Ted Haartz recalls Ed Reed, Sr. "He was a recreational swimmer at the Waltham Boys' Club in the 1970s when I met him. His son, Ed Reed, Jr. had graduated from Springfield College and assumed the head swim coach duties at Tufts University in Medford, Mass., where Ed and I were working out. Ed Reed, Jr., Hal Onusseit, Warren French (then coach at the Boy's club) and I drove to Amarillo, Texas in May of 1971 for the second national Masters meet. Ed Sr. was a Harvard grad working for Raytheon in a financial capacity and put in his working lifetime with them. Ed Sr. became Boys' Club/Masters relay fourth with Bill Uhrich at backstroke, me (Ted) at breaststroke, Hal at butterfly and Ed at freestyle. We four also made up the 45+ free relay in those days for NEM. Ed was also a charter member of the New England Masters Swim Club formed in 1973. Enid Uhrich and Ginny Stephanos were also prime movers in forming NEM.
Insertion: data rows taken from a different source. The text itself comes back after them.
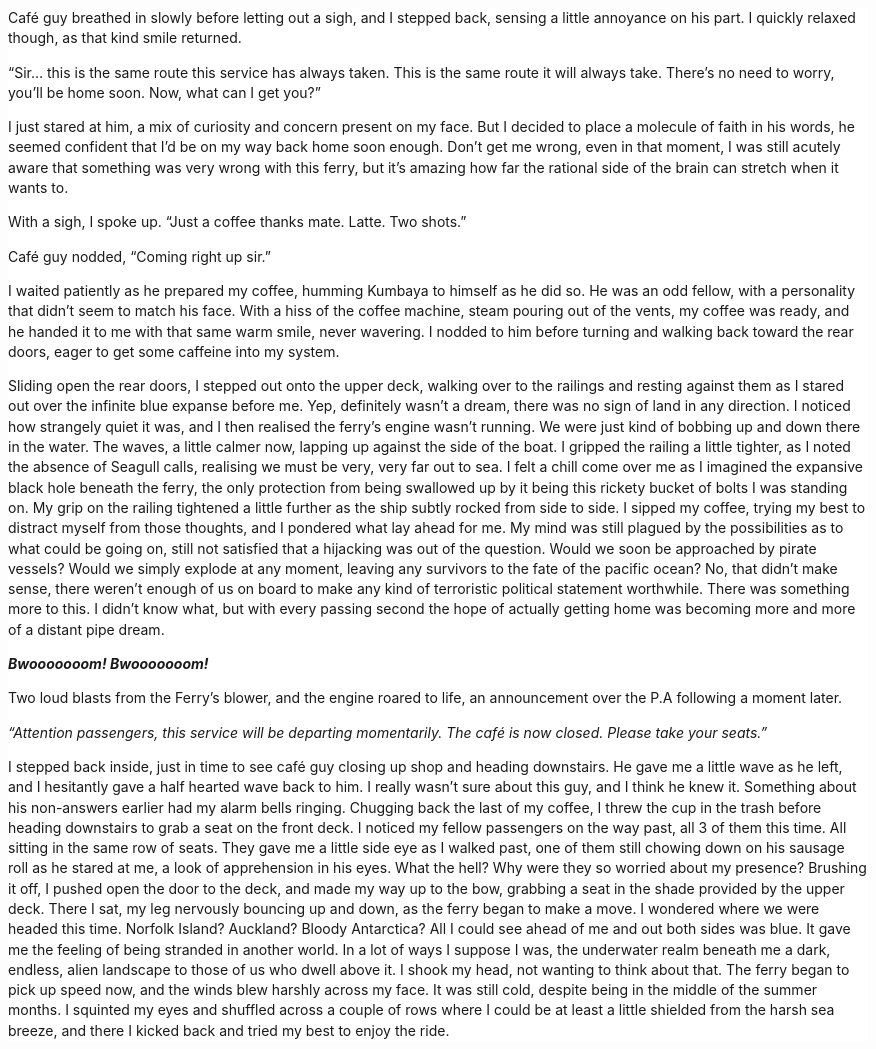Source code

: Café guy breathed in slowly before letting out a sigh, and I stepped back, sensing a little annoyance on his part. I quickly relaxed though, as that kind smile returned.

“Sir… this is the same route this service has always taken. This is the same route it will always take. There’s no need to worry, you’ll be home soon. Now, what can I get you?”

I just stared at him, a mix of curiosity and concern present on my face. But I decided to place a molecule of faith in his words, he seemed confident that I’d be on my way back home soon enough. Don’t get me wrong, even in that moment, I was still acutely aware that something was very wrong with this ferry, but it’s amazing how far the rational side of the brain can stretch when it wants to. 

With a sigh, I spoke up. “Just a coffee thanks mate. Latte. Two shots.”

Café guy nodded, “Coming right up sir.”

I waited patiently as he prepared my coffee, humming Kumbaya to himself as he did so. He was an odd fellow, with a personality that didn’t seem to match his face. With a hiss of the coffee machine, steam pouring out of the vents, my coffee was ready, and he handed it to me with that same warm smile, never wavering. I nodded to him before turning and walking back toward the rear doors, eager to get some caffeine into my system.

Sliding open the rear doors, I stepped out onto the upper deck, walking over to the railings and resting against them as I stared out over the infinite blue expanse before me. Yep, definitely wasn’t a dream, there was no sign of land in any direction. I noticed how strangely quiet it was, and I then realised the ferry’s engine wasn’t running. We were just kind of bobbing up and down there in the water. The waves, a little calmer now, lapping up against the side of the boat. I gripped the railing a little tighter, as I noted the absence of Seagull calls, realising we must be very, very far out to sea. I felt a chill come over me as I imagined the expansive black hole beneath the ferry, the only protection from being swallowed up by it being this rickety bucket of bolts I was standing on. My grip on the railing tightened a little further as the ship subtly rocked from side to side. I sipped my coffee, trying my best to distract myself from those thoughts, and I pondered what lay ahead for me. My mind was still plagued by the possibilities as to what could be going on, still not satisfied that a hijacking was out of the question. Would we soon be approached by pirate vessels? Would we simply explode at any moment, leaving any survivors to the fate of the pacific ocean? No, that didn’t make sense, there weren’t enough of us on board to make any kind of terroristic political statement worthwhile. There was something more to this. I didn’t know what, but with every passing second the hope of actually getting home was becoming more and more of a distant pipe dream.

***Bwooooooom! Bwooooooom!***

Two loud blasts from the Ferry’s blower, and the engine roared to life, an announcement over the P.A following a moment later.

*“Attention passengers, this service will be departing momentarily. The café is now closed. Please take your seats.”*

I stepped back inside, just in time to see café guy closing up shop and heading downstairs. He gave me a little wave as he left, and I hesitantly gave a half hearted wave back to him. I really wasn’t sure about this guy, and I think he knew it. Something about his non-answers earlier had my alarm bells ringing. Chugging back the last of my coffee, I threw the cup in the trash before heading downstairs to grab a seat on the front deck. I noticed my fellow passengers on the way past, all 3 of them this time. All sitting in the same row of seats. They gave me a little side eye as I walked past, one of them still chowing down on his sausage roll as he stared at me, a look of apprehension in his eyes. What the hell? Why were they so worried about my presence? Brushing it off, I pushed open the door to the deck, and made my way up to the bow, grabbing a seat in the shade provided by the upper deck. There I sat, my leg nervously bouncing up and down, as the ferry began to make a move. I wondered where we were headed this time. Norfolk Island? Auckland? Bloody Antarctica? All I could see ahead of me and out both sides was blue. It gave me the feeling of being stranded in another world. In a lot of ways I suppose I was, the underwater realm beneath me a dark, endless, alien landscape to those of us who dwell above it. I shook my head, not wanting to think about that. The ferry began to pick up speed now, and the winds blew harshly across my face. It was still cold, despite being in the middle of the summer months. I squinted my eyes and shuffled across a couple of rows where I could be at least a little shielded from the harsh sea breeze, and there I kicked back and tried my best to enjoy the ride.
At the time of Hal Onusseit's death, Hal was compiling the Masters records and Ted was doing the National Top Ten. For the next year or so Ted did both and then prevailed upon Ed to take over the men's Top Ten and Enid Uhrich the women's. They did this until Walt Reid took over. Some time later, Ed was involved in a vehicle accident which hampered his ability to swim fast. He continues to swim recreationally, but has not been competing in Masters since the 1980s. He and Enid were awarded the Ransom Arthur Award for their contributions to Master's swimming in 1980."